== Records to use ==
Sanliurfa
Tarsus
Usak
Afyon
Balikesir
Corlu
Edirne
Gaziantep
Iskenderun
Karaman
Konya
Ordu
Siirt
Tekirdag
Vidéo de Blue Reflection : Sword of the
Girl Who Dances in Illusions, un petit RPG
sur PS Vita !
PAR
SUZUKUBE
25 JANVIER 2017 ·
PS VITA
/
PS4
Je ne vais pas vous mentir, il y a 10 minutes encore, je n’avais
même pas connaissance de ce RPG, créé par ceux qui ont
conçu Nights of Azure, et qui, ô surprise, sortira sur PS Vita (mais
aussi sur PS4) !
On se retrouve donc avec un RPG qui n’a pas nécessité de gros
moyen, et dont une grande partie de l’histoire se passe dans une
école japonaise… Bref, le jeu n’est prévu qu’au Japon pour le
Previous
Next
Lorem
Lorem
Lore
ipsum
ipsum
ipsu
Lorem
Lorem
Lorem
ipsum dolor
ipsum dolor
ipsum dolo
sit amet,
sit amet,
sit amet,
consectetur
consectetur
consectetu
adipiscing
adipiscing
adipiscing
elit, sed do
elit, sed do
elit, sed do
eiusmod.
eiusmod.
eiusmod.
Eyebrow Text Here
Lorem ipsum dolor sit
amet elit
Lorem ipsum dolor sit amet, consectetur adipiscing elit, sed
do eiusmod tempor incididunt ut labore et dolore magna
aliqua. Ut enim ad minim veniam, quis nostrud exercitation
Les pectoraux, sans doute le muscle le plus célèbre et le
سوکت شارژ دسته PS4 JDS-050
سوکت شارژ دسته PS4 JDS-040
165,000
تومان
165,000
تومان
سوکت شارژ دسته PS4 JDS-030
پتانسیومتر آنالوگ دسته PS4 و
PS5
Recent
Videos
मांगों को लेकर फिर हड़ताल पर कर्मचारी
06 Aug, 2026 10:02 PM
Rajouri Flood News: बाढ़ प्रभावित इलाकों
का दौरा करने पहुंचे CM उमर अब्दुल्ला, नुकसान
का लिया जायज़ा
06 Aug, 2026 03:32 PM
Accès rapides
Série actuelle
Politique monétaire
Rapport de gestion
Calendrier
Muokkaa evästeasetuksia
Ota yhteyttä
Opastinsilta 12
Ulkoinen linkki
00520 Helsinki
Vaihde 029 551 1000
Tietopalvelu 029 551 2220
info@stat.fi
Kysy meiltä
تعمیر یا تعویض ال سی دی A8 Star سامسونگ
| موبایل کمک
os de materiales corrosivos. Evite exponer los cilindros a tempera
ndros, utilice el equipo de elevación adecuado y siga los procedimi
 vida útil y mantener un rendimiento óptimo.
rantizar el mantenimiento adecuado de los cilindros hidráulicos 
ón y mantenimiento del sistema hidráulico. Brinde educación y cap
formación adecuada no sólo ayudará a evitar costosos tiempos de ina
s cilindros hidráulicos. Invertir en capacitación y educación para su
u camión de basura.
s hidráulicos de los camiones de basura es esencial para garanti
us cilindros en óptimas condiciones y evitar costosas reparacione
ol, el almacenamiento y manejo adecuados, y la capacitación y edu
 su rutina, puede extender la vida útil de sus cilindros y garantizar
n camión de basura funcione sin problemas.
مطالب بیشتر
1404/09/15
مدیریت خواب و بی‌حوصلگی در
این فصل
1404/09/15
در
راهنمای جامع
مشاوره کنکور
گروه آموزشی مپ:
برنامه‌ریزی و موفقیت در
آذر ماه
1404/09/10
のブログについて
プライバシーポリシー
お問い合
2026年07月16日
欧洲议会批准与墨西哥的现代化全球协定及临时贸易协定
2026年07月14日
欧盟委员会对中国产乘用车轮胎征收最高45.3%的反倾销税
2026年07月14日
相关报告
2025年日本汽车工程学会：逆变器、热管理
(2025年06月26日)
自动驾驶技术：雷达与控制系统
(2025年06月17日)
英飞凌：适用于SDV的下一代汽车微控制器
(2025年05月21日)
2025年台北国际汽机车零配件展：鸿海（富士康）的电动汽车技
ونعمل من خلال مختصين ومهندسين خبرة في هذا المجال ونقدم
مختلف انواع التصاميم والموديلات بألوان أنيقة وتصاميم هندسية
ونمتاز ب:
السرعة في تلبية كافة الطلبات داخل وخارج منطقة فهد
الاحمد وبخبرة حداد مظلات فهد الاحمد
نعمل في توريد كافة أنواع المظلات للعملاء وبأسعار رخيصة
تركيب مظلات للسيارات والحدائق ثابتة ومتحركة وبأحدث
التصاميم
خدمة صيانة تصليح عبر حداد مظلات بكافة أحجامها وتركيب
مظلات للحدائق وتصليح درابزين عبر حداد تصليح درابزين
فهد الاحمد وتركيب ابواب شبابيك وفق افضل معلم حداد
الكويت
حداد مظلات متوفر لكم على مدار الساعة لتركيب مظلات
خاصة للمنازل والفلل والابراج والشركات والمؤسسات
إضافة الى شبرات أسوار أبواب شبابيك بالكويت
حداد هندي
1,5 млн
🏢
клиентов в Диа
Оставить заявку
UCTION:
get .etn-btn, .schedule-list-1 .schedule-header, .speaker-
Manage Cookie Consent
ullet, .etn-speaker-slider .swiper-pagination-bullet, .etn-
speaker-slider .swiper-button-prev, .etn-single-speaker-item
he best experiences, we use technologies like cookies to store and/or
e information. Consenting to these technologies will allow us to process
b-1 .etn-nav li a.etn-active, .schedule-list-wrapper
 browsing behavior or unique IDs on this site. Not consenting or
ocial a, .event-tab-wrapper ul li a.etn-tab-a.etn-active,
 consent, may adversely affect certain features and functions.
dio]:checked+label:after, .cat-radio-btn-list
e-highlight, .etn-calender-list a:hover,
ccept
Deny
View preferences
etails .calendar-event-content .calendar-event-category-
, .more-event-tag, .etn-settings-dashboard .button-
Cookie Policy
===
## What needs to be done
Write out every line from the start of the items down to the line containing "même pas connaissance", both ends included, copied verbatim.

## Written reply
Sanliurfa
Tarsus
Usak
Afyon
Balikesir
Corlu
Edirne
Gaziantep
Iskenderun
Karaman
Konya
Ordu
Siirt
Tekirdag
Vidéo de Blue Reflection : Sword of the
Girl Who Dances in Illusions, un petit RPG
sur PS Vita !
PAR
SUZUKUBE
25 JANVIER 2017 ·
PS VITA
/
PS4
Je ne vais pas vous mentir, il y a 10 minutes encore, je n’avais
même pas connaissance de ce RPG, créé par ceux qui ont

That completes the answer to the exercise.